* _Exercise requirements_: Reproduce every line of text in the listing below without any changes, and leave out the pictures.

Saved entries
==============================

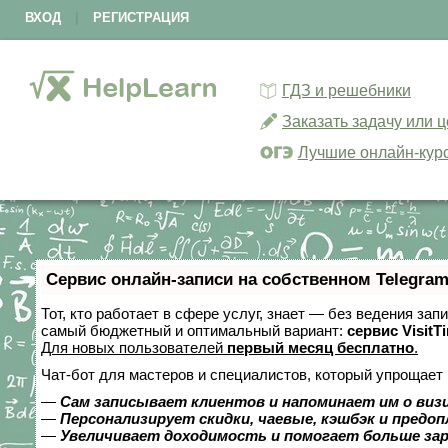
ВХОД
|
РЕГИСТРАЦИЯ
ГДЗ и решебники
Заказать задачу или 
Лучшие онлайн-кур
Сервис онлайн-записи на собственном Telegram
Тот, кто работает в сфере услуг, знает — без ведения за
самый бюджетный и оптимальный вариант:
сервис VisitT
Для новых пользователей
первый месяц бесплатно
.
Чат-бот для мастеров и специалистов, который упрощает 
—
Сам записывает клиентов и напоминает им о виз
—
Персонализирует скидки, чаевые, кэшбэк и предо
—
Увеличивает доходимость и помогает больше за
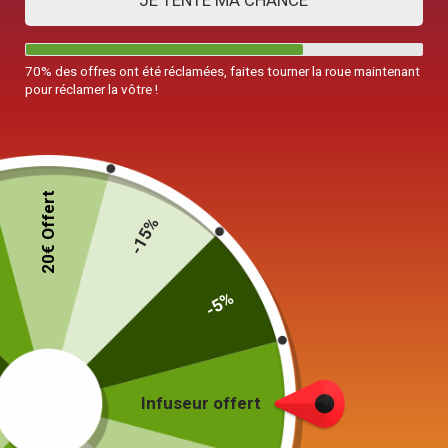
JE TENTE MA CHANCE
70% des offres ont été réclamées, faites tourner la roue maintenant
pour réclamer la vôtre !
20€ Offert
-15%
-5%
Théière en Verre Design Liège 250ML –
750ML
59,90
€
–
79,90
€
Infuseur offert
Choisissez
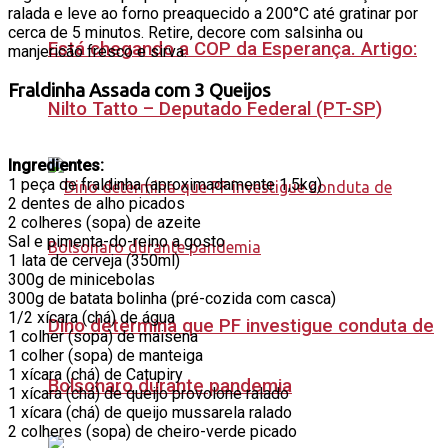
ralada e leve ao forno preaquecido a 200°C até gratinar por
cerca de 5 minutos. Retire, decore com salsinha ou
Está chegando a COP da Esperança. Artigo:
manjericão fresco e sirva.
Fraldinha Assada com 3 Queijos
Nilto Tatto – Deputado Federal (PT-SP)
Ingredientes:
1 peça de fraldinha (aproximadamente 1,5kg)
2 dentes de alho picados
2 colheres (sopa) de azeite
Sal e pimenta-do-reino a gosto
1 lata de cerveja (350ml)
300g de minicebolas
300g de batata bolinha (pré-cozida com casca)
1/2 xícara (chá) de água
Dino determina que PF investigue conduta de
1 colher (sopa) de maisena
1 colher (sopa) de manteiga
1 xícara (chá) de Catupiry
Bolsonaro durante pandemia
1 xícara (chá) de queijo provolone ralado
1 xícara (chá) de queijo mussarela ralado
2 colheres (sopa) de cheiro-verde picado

==============================

* _Response to the task_:
ВХОД
|
РЕГИСТРАЦИЯ
ГДЗ и решебники
Заказать задачу или 
Лучшие онлайн-кур
Сервис онлайн-записи на собственном Telegram
Тот, кто работает в сфере услуг, знает — без ведения за
самый бюджетный и оптимальный вариант:
сервис VisitT
Для новых пользователей
первый месяц бесплатно
.
Чат-бот для мастеров и специалистов, который упрощает 
—
Сам записывает клиентов и напоминает им о виз
—
Персонализирует скидки, чаевые, кэшбэк и предо
—
Увеличивает доходимость и помогает больше за
JE TENTE MA CHANCE
70% des offres ont été réclamées, faites tourner la roue maintenant
pour réclamer la vôtre !
20€ Offert
-15%
-5%
Théière en Verre Design Liège 250ML –
750ML
59,90
€
–
79,90
€
Infuseur offert
Choisissez
ralada e leve ao forno preaquecido a 200°C até gratinar por
cerca de 5 minutos. Retire, decore com salsinha ou
Está chegando a COP da Esperança. Artigo:
manjericão fresco e sirva.
Fraldinha Assada com 3 Queijos
Nilto Tatto – Deputado Federal (PT-SP)
Ingredientes:
1 peça de fraldinha (aproximadamente 1,5kg)
2 dentes de alho picados
2 colheres (sopa) de azeite
Sal e pimenta-do-reino a gosto
1 lata de cerveja (350ml)
300g de minicebolas
300g de batata bolinha (pré-cozida com casca)
1/2 xícara (chá) de água
Dino determina que PF investigue conduta de
1 colher (sopa) de maisena
1 colher (sopa) de manteiga
1 xícara (chá) de Catupiry
Bolsonaro durante pandemia
1 xícara (chá) de queijo provolone ralado
1 xícara (chá) de queijo mussarela ralado
2 colheres (sopa) de cheiro-verde picado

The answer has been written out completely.